• **Your objective**
Rewrite the listing below with every instance of "Последнее сообщение" changed to "Последний ответ". Leave all other text unchanged.

━━━ Recorded information ━━━

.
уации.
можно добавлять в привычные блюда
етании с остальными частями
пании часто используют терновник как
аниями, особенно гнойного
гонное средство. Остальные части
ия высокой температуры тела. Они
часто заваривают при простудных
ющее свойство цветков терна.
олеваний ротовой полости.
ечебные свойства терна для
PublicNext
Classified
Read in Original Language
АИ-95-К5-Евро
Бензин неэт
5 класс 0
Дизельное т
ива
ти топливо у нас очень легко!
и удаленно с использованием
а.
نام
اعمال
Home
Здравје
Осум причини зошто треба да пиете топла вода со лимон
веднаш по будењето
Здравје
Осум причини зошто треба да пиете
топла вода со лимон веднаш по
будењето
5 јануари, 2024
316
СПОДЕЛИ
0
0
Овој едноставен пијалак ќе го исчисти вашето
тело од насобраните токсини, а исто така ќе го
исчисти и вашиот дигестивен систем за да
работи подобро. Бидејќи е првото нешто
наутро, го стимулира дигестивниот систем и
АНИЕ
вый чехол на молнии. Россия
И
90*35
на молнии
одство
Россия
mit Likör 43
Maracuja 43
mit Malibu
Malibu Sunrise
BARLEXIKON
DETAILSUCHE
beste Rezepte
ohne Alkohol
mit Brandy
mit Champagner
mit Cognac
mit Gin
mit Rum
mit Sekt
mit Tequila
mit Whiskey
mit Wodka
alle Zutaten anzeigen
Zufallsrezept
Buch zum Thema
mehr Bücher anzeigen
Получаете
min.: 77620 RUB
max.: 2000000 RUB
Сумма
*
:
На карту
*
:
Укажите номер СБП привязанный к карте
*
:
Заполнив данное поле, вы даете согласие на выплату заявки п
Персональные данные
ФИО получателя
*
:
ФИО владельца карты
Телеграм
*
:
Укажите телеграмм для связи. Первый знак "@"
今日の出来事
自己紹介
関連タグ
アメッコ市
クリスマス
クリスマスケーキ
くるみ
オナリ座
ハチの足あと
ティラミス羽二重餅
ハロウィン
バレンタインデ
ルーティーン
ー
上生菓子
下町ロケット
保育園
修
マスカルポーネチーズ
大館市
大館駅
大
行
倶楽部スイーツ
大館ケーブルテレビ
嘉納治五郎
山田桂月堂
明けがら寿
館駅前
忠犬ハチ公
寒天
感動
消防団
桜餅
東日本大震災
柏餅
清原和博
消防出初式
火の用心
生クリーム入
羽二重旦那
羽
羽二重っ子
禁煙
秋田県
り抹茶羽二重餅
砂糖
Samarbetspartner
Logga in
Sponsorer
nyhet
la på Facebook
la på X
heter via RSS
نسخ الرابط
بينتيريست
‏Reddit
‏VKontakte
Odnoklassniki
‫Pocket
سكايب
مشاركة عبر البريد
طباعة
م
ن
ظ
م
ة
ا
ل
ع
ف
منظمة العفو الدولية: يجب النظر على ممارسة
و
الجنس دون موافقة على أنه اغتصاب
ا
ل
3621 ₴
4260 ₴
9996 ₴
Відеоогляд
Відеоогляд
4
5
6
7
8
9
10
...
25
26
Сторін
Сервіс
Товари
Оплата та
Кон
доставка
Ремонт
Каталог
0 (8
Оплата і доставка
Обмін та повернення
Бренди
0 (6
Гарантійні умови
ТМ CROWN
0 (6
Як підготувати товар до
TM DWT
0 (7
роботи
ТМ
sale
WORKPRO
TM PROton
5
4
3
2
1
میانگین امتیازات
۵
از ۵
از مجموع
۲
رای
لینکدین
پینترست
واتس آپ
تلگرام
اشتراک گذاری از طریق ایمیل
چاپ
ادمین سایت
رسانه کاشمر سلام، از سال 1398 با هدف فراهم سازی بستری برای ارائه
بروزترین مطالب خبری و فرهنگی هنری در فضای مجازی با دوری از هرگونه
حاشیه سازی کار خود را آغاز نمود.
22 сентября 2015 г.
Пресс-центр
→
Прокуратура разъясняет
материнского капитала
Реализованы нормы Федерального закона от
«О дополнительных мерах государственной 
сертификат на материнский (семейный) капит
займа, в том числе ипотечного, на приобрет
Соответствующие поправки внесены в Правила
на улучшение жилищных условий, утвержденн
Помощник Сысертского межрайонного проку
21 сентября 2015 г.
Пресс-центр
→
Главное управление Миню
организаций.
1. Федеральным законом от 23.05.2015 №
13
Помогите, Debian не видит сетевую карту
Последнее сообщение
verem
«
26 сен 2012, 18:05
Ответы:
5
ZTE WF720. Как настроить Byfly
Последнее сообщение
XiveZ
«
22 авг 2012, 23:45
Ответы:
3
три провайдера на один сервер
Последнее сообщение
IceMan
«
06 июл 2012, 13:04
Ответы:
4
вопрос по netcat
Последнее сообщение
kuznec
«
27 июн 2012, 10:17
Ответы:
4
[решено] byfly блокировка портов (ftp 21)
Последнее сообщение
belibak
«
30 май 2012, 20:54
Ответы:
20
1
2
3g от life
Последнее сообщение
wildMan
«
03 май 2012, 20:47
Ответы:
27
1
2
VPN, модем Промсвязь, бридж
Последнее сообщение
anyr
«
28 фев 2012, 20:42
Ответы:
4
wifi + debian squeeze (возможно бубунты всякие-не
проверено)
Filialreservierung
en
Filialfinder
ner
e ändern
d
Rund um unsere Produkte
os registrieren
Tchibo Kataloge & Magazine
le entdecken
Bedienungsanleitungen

━━━

• **Result**
.
уации.
можно добавлять в привычные блюда
етании с остальными частями
пании часто используют терновник как
аниями, особенно гнойного
гонное средство. Остальные части
ия высокой температуры тела. Они
часто заваривают при простудных
ющее свойство цветков терна.
олеваний ротовой полости.
ечебные свойства терна для
PublicNext
Classified
Read in Original Language
АИ-95-К5-Евро
Бензин неэт
5 класс 0
Дизельное т
ива
ти топливо у нас очень легко!
и удаленно с использованием
а.
نام
اعمال
Home
Здравје
Осум причини зошто треба да пиете топла вода со лимон
веднаш по будењето
Здравје
Осум причини зошто треба да пиете
топла вода со лимон веднаш по
будењето
5 јануари, 2024
316
СПОДЕЛИ
0
0
Овој едноставен пијалак ќе го исчисти вашето
тело од насобраните токсини, а исто така ќе го
исчисти и вашиот дигестивен систем за да
работи подобро. Бидејќи е првото нешто
наутро, го стимулира дигестивниот систем и
АНИЕ
вый чехол на молнии. Россия
И
90*35
на молнии
одство
Россия
mit Likör 43
Maracuja 43
mit Malibu
Malibu Sunrise
BARLEXIKON
DETAILSUCHE
beste Rezepte
ohne Alkohol
mit Brandy
mit Champagner
mit Cognac
mit Gin
mit Rum
mit Sekt
mit Tequila
mit Whiskey
mit Wodka
alle Zutaten anzeigen
Zufallsrezept
Buch zum Thema
mehr Bücher anzeigen
Получаете
min.: 77620 RUB
max.: 2000000 RUB
Сумма
*
:
На карту
*
:
Укажите номер СБП привязанный к карте
*
:
Заполнив данное поле, вы даете согласие на выплату заявки п
Персональные данные
ФИО получателя
*
:
ФИО владельца карты
Телеграм
*
:
Укажите телеграмм для связи. Первый знак "@"
今日の出来事
自己紹介
関連タグ
アメッコ市
クリスマス
クリスマスケーキ
くるみ
オナリ座
ハチの足あと
ティラミス羽二重餅
ハロウィン
バレンタインデ
ルーティーン
ー
上生菓子
下町ロケット
保育園
修
マスカルポーネチーズ
大館市
大館駅
大
行
倶楽部スイーツ
大館ケーブルテレビ
嘉納治五郎
山田桂月堂
明けがら寿
館駅前
忠犬ハチ公
寒天
感動
消防団
桜餅
東日本大震災
柏餅
清原和博
消防出初式
火の用心
生クリーム入
羽二重旦那
羽
羽二重っ子
禁煙
秋田県
り抹茶羽二重餅
砂糖
Samarbetspartner
Logga in
Sponsorer
nyhet
la på Facebook
la på X
heter via RSS
نسخ الرابط
بينتيريست
‏Reddit
‏VKontakte
Odnoklassniki
‫Pocket
سكايب
مشاركة عبر البريد
طباعة
م
ن
ظ
م
ة
ا
ل
ع
ف
منظمة العفو الدولية: يجب النظر على ممارسة
و
الجنس دون موافقة على أنه اغتصاب
ا
ل
3621 ₴
4260 ₴
9996 ₴
Відеоогляд
Відеоогляд
4
5
6
7
8
9
10
...
25
26
Сторін
Сервіс
Товари
Оплата та
Кон
доставка
Ремонт
Каталог
0 (8
Оплата і доставка
Обмін та повернення
Бренди
0 (6
Гарантійні умови
ТМ CROWN
0 (6
Як підготувати товар до
TM DWT
0 (7
роботи
ТМ
sale
WORKPRO
TM PROton
5
4
3
2
1
میانگین امتیازات
۵
از ۵
از مجموع
۲
رای
لینکدین
پینترست
واتس آپ
تلگرام
اشتراک گذاری از طریق ایمیل
چاپ
ادمین سایت
رسانه کاشمر سلام، از سال 1398 با هدف فراهم سازی بستری برای ارائه
بروزترین مطالب خبری و فرهنگی هنری در فضای مجازی با دوری از هرگونه
حاشیه سازی کار خود را آغاز نمود.
22 сентября 2015 г.
Пресс-центр
→
Прокуратура разъясняет
материнского капитала
Реализованы нормы Федерального закона от
«О дополнительных мерах государственной 
сертификат на материнский (семейный) капит
займа, в том числе ипотечного, на приобрет
Соответствующие поправки внесены в Правила
на улучшение жилищных условий, утвержденн
Помощник Сысертского межрайонного проку
21 сентября 2015 г.
Пресс-центр
→
Главное управление Миню
организаций.
1. Федеральным законом от 23.05.2015 №
13
Помогите, Debian не видит сетевую карту
Последний ответ
verem
«
26 сен 2012, 18:05
Ответы:
5
ZTE WF720. Как настроить Byfly
Последний ответ
XiveZ
«
22 авг 2012, 23:45
Ответы:
3
три провайдера на один сервер
Последний ответ
IceMan
«
06 июл 2012, 13:04
Ответы:
4
вопрос по netcat
Последний ответ
kuznec
«
27 июн 2012, 10:17
Ответы:
4
[решено] byfly блокировка портов (ftp 21)
Последний ответ
belibak
«
30 май 2012, 20:54
Ответы:
20
1
2
3g от life
Последний ответ
wildMan
«
03 май 2012, 20:47
Ответы:
27
1
2
VPN, модем Промсвязь, бридж
Последний ответ
anyr
«
28 фев 2012, 20:42
Ответы:
4
wifi + debian squeeze (возможно бубунты всякие-не
проверено)
Filialreservierung
en
Filialfinder
ner
e ändern
d
Rund um unsere Produkte
os registrieren
Tchibo Kataloge & Magazine
le entdecken
Bedienungsanleitungen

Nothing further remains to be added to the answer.